> _Provided material_
== == ==

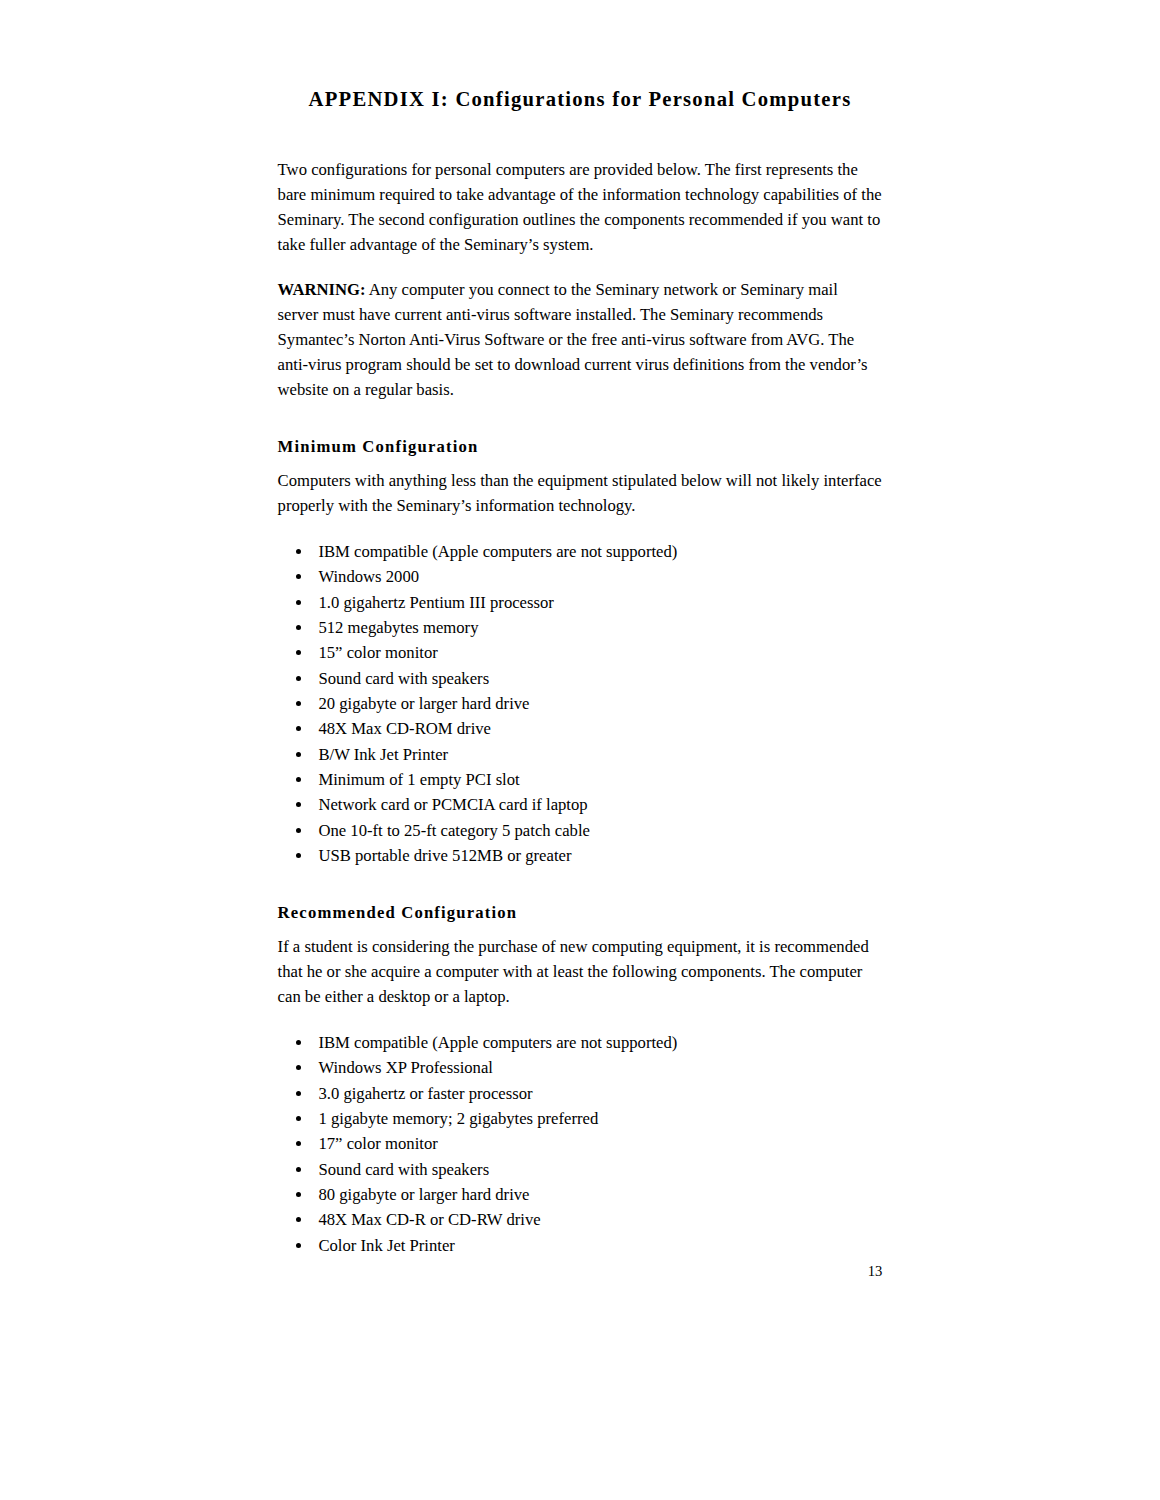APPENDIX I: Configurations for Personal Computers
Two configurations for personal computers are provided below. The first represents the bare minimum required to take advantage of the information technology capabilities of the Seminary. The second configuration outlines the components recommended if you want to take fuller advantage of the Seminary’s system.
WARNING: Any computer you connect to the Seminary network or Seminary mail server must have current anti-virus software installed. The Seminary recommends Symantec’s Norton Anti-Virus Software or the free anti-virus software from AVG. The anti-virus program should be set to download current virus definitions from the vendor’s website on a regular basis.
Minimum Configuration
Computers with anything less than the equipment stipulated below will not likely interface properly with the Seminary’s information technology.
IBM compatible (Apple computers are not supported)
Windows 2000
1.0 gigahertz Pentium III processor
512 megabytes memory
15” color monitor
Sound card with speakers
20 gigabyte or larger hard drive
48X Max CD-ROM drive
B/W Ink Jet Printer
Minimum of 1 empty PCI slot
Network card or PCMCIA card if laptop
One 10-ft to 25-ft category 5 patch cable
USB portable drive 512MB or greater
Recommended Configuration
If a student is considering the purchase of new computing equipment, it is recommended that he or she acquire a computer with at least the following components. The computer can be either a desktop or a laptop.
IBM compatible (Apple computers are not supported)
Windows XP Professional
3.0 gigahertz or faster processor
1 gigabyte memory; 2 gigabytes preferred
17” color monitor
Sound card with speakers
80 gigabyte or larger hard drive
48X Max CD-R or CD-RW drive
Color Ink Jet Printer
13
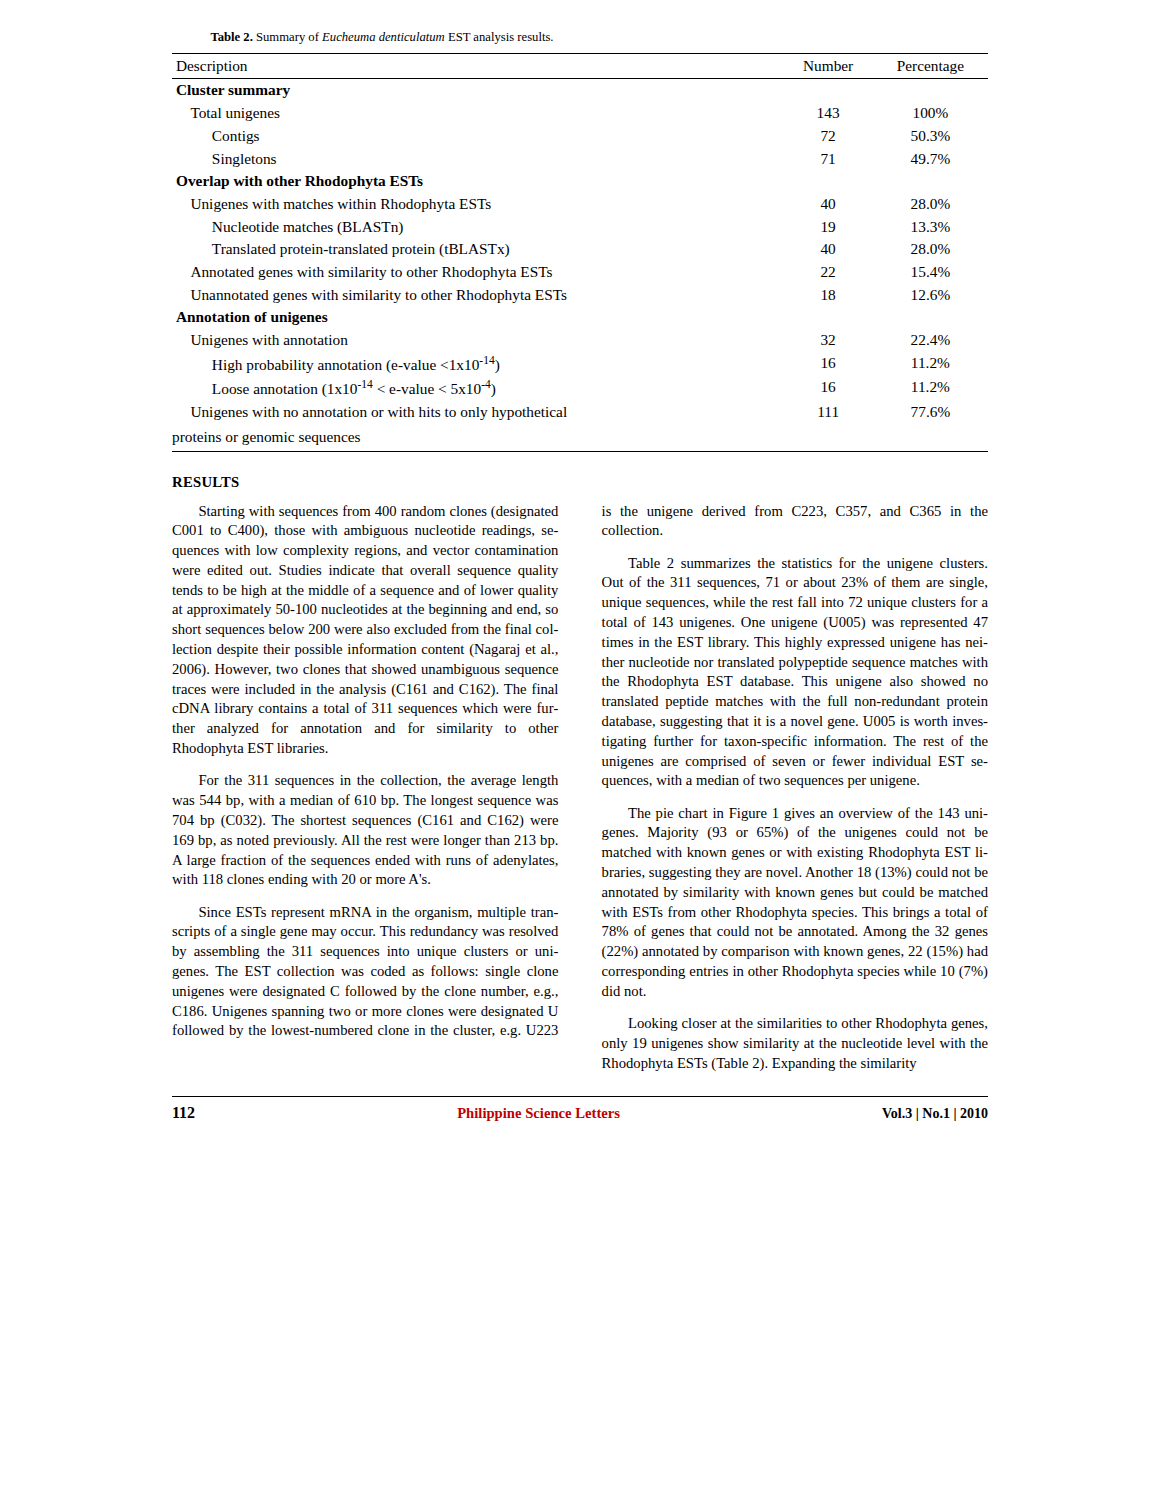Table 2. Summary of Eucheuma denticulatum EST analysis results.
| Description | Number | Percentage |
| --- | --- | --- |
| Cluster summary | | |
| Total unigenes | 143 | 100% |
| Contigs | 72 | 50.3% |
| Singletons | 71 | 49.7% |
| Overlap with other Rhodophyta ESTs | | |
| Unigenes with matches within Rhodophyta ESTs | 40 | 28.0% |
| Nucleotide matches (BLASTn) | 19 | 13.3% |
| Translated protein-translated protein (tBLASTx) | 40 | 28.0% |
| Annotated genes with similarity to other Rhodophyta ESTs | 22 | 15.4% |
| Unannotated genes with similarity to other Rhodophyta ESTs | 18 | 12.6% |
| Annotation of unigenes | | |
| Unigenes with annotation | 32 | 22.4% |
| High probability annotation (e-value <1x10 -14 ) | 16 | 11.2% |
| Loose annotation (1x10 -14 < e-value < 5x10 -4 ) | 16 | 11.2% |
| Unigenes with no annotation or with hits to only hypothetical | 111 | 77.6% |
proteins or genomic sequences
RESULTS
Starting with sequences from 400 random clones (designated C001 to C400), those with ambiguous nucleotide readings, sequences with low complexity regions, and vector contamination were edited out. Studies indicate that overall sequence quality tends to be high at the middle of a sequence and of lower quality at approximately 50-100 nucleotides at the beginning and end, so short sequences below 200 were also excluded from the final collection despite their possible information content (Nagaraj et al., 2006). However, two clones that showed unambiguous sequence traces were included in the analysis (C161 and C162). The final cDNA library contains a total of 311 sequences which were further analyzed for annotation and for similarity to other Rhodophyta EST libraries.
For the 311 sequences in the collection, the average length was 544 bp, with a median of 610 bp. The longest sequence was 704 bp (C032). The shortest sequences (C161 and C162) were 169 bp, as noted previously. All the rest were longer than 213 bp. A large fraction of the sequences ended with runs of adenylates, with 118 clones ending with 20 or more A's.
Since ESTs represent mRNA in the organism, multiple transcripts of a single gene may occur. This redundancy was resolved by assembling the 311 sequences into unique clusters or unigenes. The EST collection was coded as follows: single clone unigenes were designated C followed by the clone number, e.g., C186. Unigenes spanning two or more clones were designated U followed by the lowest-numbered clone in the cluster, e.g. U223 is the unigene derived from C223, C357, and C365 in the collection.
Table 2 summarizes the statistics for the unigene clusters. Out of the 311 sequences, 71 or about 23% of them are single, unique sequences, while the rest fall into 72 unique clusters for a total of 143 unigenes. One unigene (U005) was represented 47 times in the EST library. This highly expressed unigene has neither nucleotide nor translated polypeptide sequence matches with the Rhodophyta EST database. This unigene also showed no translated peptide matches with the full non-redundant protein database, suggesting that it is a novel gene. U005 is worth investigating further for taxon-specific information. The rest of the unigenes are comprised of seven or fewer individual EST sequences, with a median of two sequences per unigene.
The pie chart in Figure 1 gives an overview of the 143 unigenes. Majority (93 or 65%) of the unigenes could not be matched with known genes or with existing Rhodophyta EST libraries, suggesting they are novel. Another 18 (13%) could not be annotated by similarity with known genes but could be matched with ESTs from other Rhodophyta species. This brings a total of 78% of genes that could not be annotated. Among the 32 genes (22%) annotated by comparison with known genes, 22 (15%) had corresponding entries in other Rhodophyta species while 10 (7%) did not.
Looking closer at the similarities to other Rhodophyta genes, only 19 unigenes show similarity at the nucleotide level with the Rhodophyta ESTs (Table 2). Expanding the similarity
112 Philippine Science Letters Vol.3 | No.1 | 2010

== == ==

> _Work item_
The entries are to be transcribed in full. Their pictures are not.

> _Reply_
APPENDIX I: Configurations for Personal Computers
Two configurations for personal computers are provided below. The first represents the bare minimum required to take advantage of the information technology capabilities of the Seminary. The second configuration outlines the components recommended if you want to take fuller advantage of the Seminary’s system.
WARNING: Any computer you connect to the Seminary network or Seminary mail server must have current anti-virus software installed. The Seminary recommends Symantec’s Norton Anti-Virus Software or the free anti-virus software from AVG. The anti-virus program should be set to download current virus definitions from the vendor’s website on a regular basis.
Minimum Configuration
Computers with anything less than the equipment stipulated below will not likely interface properly with the Seminary’s information technology.
IBM compatible (Apple computers are not supported)
Windows 2000
1.0 gigahertz Pentium III processor
512 megabytes memory
15” color monitor
Sound card with speakers
20 gigabyte or larger hard drive
48X Max CD-ROM drive
B/W Ink Jet Printer
Minimum of 1 empty PCI slot
Network card or PCMCIA card if laptop
One 10-ft to 25-ft category 5 patch cable
USB portable drive 512MB or greater
Recommended Configuration
If a student is considering the purchase of new computing equipment, it is recommended that he or she acquire a computer with at least the following components. The computer can be either a desktop or a laptop.
IBM compatible (Apple computers are not supported)
Windows XP Professional
3.0 gigahertz or faster processor
1 gigabyte memory; 2 gigabytes preferred
17” color monitor
Sound card with speakers
80 gigabyte or larger hard drive
48X Max CD-R or CD-RW drive
Color Ink Jet Printer
13
Table 2. Summary of Eucheuma denticulatum EST analysis results.
| Description | Number | Percentage |
| --- | --- | --- |
| Cluster summary | | |
| Total unigenes | 143 | 100% |
| Contigs | 72 | 50.3% |
| Singletons | 71 | 49.7% |
| Overlap with other Rhodophyta ESTs | | |
| Unigenes with matches within Rhodophyta ESTs | 40 | 28.0% |
| Nucleotide matches (BLASTn) | 19 | 13.3% |
| Translated protein-translated protein (tBLASTx) | 40 | 28.0% |
| Annotated genes with similarity to other Rhodophyta ESTs | 22 | 15.4% |
| Unannotated genes with similarity to other Rhodophyta ESTs | 18 | 12.6% |
| Annotation of unigenes | | |
| Unigenes with annotation | 32 | 22.4% |
| High probability annotation (e-value <1x10 -14 ) | 16 | 11.2% |
| Loose annotation (1x10 -14 < e-value < 5x10 -4 ) | 16 | 11.2% |
| Unigenes with no annotation or with hits to only hypothetical | 111 | 77.6% |
proteins or genomic sequences
RESULTS
Starting with sequences from 400 random clones (designated C001 to C400), those with ambiguous nucleotide readings, sequences with low complexity regions, and vector contamination were edited out. Studies indicate that overall sequence quality tends to be high at the middle of a sequence and of lower quality at approximately 50-100 nucleotides at the beginning and end, so short sequences below 200 were also excluded from the final collection despite their possible information content (Nagaraj et al., 2006). However, two clones that showed unambiguous sequence traces were included in the analysis (C161 and C162). The final cDNA library contains a total of 311 sequences which were further analyzed for annotation and for similarity to other Rhodophyta EST libraries.
For the 311 sequences in the collection, the average length was 544 bp, with a median of 610 bp. The longest sequence was 704 bp (C032). The shortest sequences (C161 and C162) were 169 bp, as noted previously. All the rest were longer than 213 bp. A large fraction of the sequences ended with runs of adenylates, with 118 clones ending with 20 or more A's.
Since ESTs represent mRNA in the organism, multiple transcripts of a single gene may occur. This redundancy was resolved by assembling the 311 sequences into unique clusters or unigenes. The EST collection was coded as follows: single clone unigenes were designated C followed by the clone number, e.g., C186. Unigenes spanning two or more clones were designated U followed by the lowest-numbered clone in the cluster, e.g. U223 is the unigene derived from C223, C357, and C365 in the collection.
Table 2 summarizes the statistics for the unigene clusters. Out of the 311 sequences, 71 or about 23% of them are single, unique sequences, while the rest fall into 72 unique clusters for a total of 143 unigenes. One unigene (U005) was represented 47 times in the EST library. This highly expressed unigene has neither nucleotide nor translated polypeptide sequence matches with the Rhodophyta EST database. This unigene also showed no translated peptide matches with the full non-redundant protein database, suggesting that it is a novel gene. U005 is worth investigating further for taxon-specific information. The rest of the unigenes are comprised of seven or fewer individual EST sequences, with a median of two sequences per unigene.
The pie chart in Figure 1 gives an overview of the 143 unigenes. Majority (93 or 65%) of the unigenes could not be matched with known genes or with existing Rhodophyta EST libraries, suggesting they are novel. Another 18 (13%) could not be annotated by similarity with known genes but could be matched with ESTs from other Rhodophyta species. This brings a total of 78% of genes that could not be annotated. Among the 32 genes (22%) annotated by comparison with known genes, 22 (15%) had corresponding entries in other Rhodophyta species while 10 (7%) did not.
Looking closer at the similarities to other Rhodophyta genes, only 19 unigenes show similarity at the nucleotide level with the Rhodophyta ESTs (Table 2). Expanding the similarity
112 Philippine Science Letters Vol.3 | No.1 | 2010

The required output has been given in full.